### Your objective
Please give the entries again in full and exactly, without any picture.

(Stored data begins)

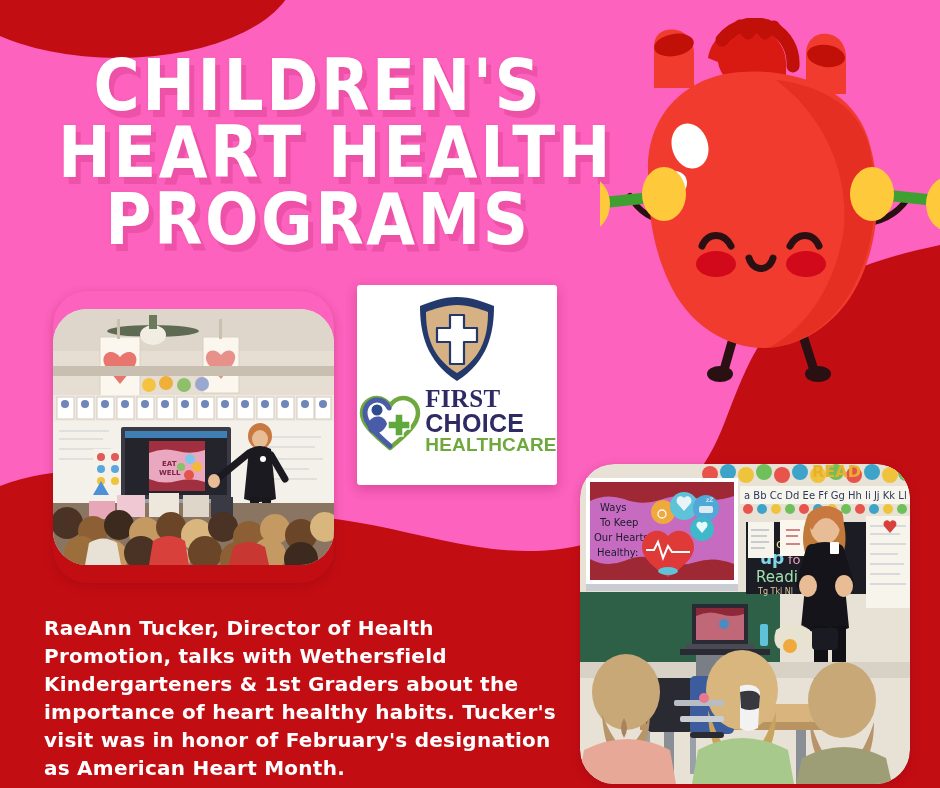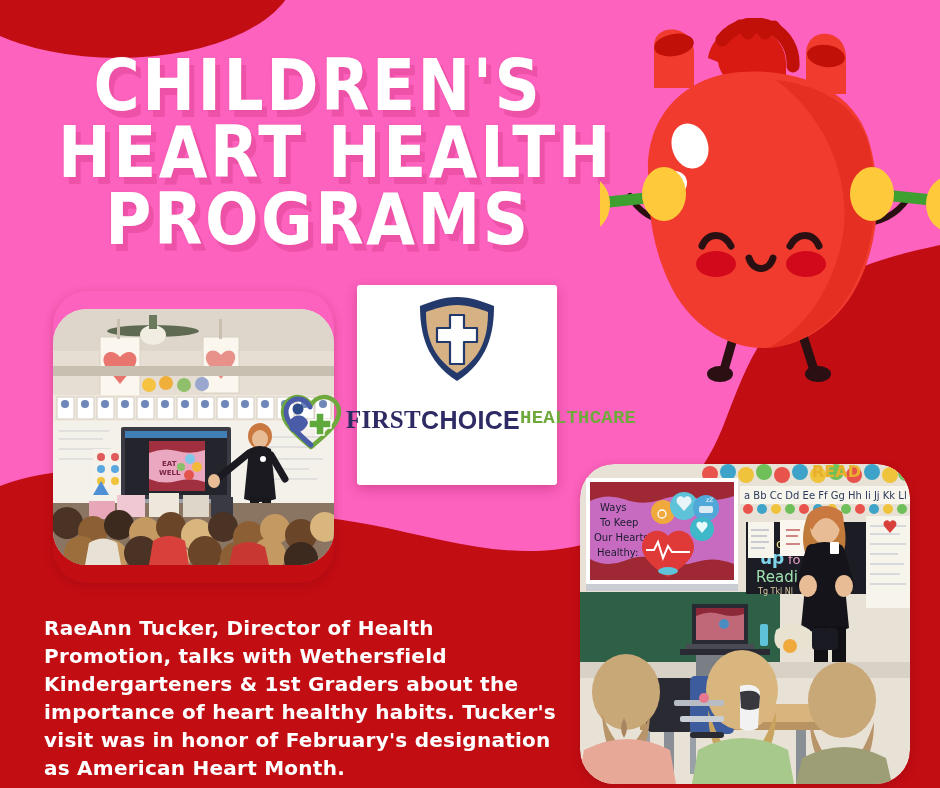--- a/index.html
+++ b/index.html
@@ -96,7 +96,7 @@
   }
   .logo-mark{width:66px;height:66px;flex:none;}
   .logo-words{
-    display:flex;flex-direction:row;align-items:flex-start;
+    display:flex;flex-direction:column;align-items:flex-start;
     margin-left:2px;line-height:0.96;
   }
   .logo-first{

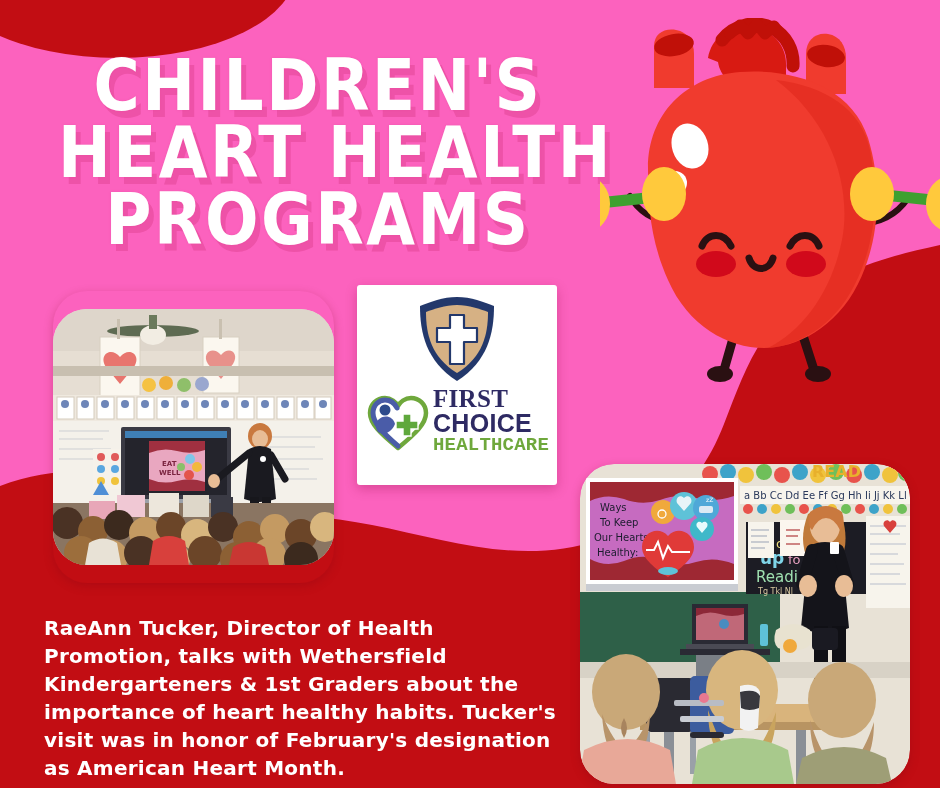--- a/index.html
+++ b/index.html
@@ -108,7 +108,7 @@
     font-weight:700;color:#2E2A63;font-size:25px;letter-spacing:0.3px;
   }
   .logo-health{
-    font-family:Liberation Mono, monospace;
+    font-family:Liberation Sans, sans-serif;
     font-weight:700;color:#6FA83C;font-size:19px;letter-spacing:0.2px;
     margin-top:1px;
   }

(Stored data ends)

### Result for this task
--- a/index.html
+++ b/index.html
@@ -96,7 +96,7 @@
   }
   .logo-mark{width:66px;height:66px;flex:none;}
   .logo-words{
-    display:flex;flex-direction:row;align-items:flex-start;
+    display:flex;flex-direction:column;align-items:flex-start;
     margin-left:2px;line-height:0.96;
   }
   .logo-first{

--- a/index.html
+++ b/index.html
@@ -108,7 +108,7 @@
     font-weight:700;color:#2E2A63;font-size:25px;letter-spacing:0.3px;
   }
   .logo-health{
-    font-family:Liberation Mono, monospace;
+    font-family:Liberation Sans, sans-serif;
     font-weight:700;color:#6FA83C;font-size:19px;letter-spacing:0.2px;
     margin-top:1px;
   }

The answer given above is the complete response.